» Task objective:
Each entry needs to be retyped exactly, with nothing added or dropped.

╭─ Raw data

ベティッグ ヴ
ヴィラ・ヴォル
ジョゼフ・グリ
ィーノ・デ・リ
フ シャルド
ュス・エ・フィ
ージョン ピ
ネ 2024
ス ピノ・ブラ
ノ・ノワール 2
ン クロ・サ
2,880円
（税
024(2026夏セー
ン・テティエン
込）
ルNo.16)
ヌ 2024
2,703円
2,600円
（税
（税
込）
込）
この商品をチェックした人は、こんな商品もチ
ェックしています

╰─

» Your response:
ベティッグ ヴ
ヴィラ・ヴォル
ジョゼフ・グリ
ィーノ・デ・リ
フ シャルド
ュス・エ・フィ
ージョン ピ
ネ 2024
ス ピノ・ブラ
ノ・ノワール 2
ン クロ・サ
2,880円
（税
024(2026夏セー
ン・テティエン
込）
ルNo.16)
ヌ 2024
2,703円
2,600円
（税
（税
込）
込）
この商品をチェックした人は、こんな商品もチ
ェックしています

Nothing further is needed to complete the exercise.